Adopted workflow for obtaining harmonised raw screening monitoring data through the Digital Sample Freezing Platform (DSFP) interface [5]

European (NORMAN) MassBank

A database for MS (mainly high resolution) spectra of substances of environmental and metabolomic relevance was created in Europe in 2011, using a format developed previously in Japan. European (NORMAN) MassBank (https://massbank.eu/MassBank/) now contains 57,472 unique mass spectra of 14,667 substances (accessed on 10 May 2019). The exact mass, fragmentation, and measurement information on all substances are feeding into the NORMAN DSFP. In SOLUTIONS, the joint efforts of the environmental and metabolomics community on MassBank development improved and a developer consortium was founded (https://github.com/MassBank/).

Demonstration and evaluation in case studies

The databases developed within NORMAN/SOLUTIONS presented above have already been applied in several case studies related to SOLUTIONS. In the Joint Danube Survey 3 (2013; [12]), a wide-scope target and suspect screening using comprehensive substance lists was tested by several laboratories.
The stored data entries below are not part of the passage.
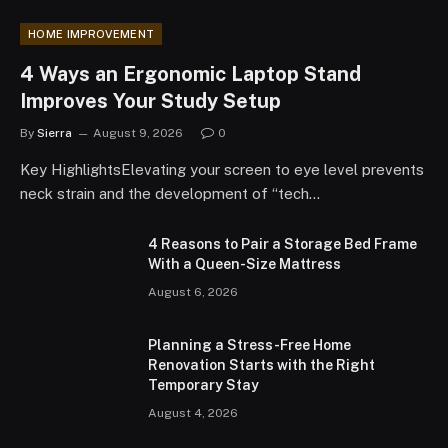
HOME IMPROVEMENT
4 Ways an Ergonomic Laptop Stand
Improves Your Study Setup
By
Sierra
August 9, 2026
0
Key HighlightsElevating your screen to eye level prevents
neck strain and the development of “tech…
4 Reasons to Pair a Storage Bed Frame
With a Queen-Size Mattress
August 6, 2026
Planning a Stress-Free Home
Renovation Starts with the Right
Temporary Stay
August 4, 2026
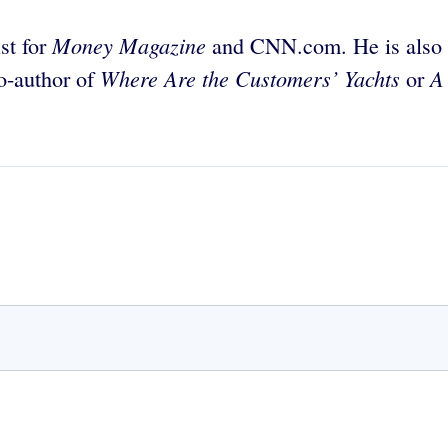
Money Magazine
st for
and CNN.com. He is also th
Where Are the Customers’ Yachts
A
co-author of
or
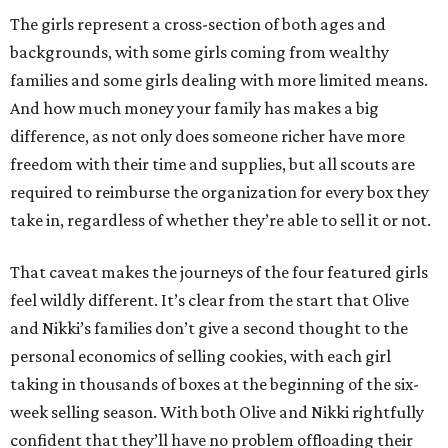
The girls represent a cross-section of both ages and
backgrounds, with some girls coming from wealthy
families and some girls dealing with more limited means.
And how much money your family has makes a big
difference, as not only does someone richer have more
freedom with their time and supplies, but all scouts are
required to reimburse the organization for every box they
take in, regardless of whether they’re able to sell it or not.
That caveat makes the journeys of the four featured girls
feel wildly different. It’s clear from the start that Olive
and Nikki’s families don’t give a second thought to the
personal economics of selling cookies, with each girl
taking in thousands of boxes at the beginning of the six-
week selling season. With both Olive and Nikki rightfully
confident that they’ll have no problem offloading their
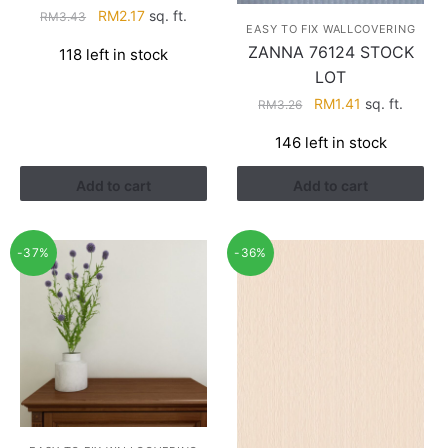
Original
Current
RM
2.17
sq. ft.
RM
3.43
EASY TO FIX WALLCOVERING
price
price
ZANNA 76124 STOCK
118 left in stock
was:
is:
LOT
RM3.43.
RM2.17.
Original
Current
RM
1.41
sq. ft.
RM
3.26
price
price
146 left in stock
was:
is:
RM3.26.
RM1.41.
Add to cart
Add to cart
-37%
-36%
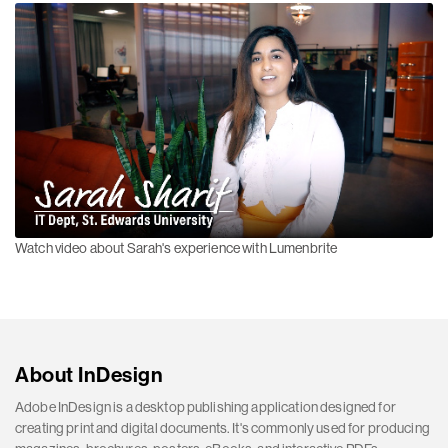
Watch video about Sarah's experience with Lumenbrite
About InDesign
Adobe InDesign is a desktop publishing application designed for
creating print and digital documents. It's commonly used for producing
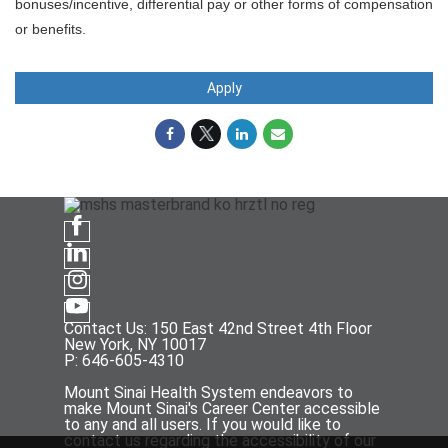
bonuses/incentive, differential pay or other forms of compensation
or benefits.
Apply
Contact Us: 150 East 42nd Street 4th Floor
New York, NY 10017
P: 646-605-4310
Mount Sinai Health System endeavors to
make Mount Sinai's Career Center accessible
to any and all users. If you would like to
contact us regarding the accessibility of our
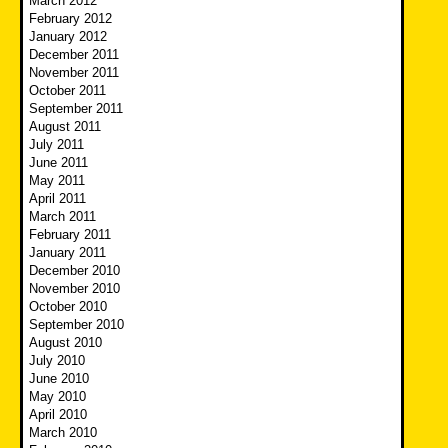
March 2012
February 2012
January 2012
December 2011
November 2011
October 2011
September 2011
August 2011
July 2011
June 2011
May 2011
April 2011
March 2011
February 2011
January 2011
December 2010
November 2010
October 2010
September 2010
August 2010
July 2010
June 2010
May 2010
April 2010
March 2010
Wide-scope target screening tools combined with bioassays were systematically used at the assessment of abatement options in the River Rhine catchment [13]. The NormaNEWS study was carried out in 2017, establishing a global emerging contaminant early warning network to rapidly assess the spatial and temporal distribution of contaminants of emerging concern in environmental samples through performing retrospective analysis on HR-MS data. The effectiveness of such a network was demonstrated through a pilot study, in which eight reference laboratories with available archived HR-MS data retrospectively screened data acquired from aqueous environmental samples collected in 14 countries on 3 different continents [14]. Wide-scope target (> 2100 substances) and suspect screening (NORMAN SusDat; > 40,000 substances) were performed in water, sediment, and biota samples in the Joint Black Sea Surveys (2016, 2017; [15]). A thorough analysis of waste water treatment plant effluents with a battery of SOLUTIONS/NORMAN bioassays was applied using wide-scope target and suspect screening in the Danube River Basin in 2017 in cooperation with the International Commission for the Protection of the Danube River (ICPDR) [16]. The outcomes of the case studies support further development of harmonised databases for archiving ‘big data’ from NTS.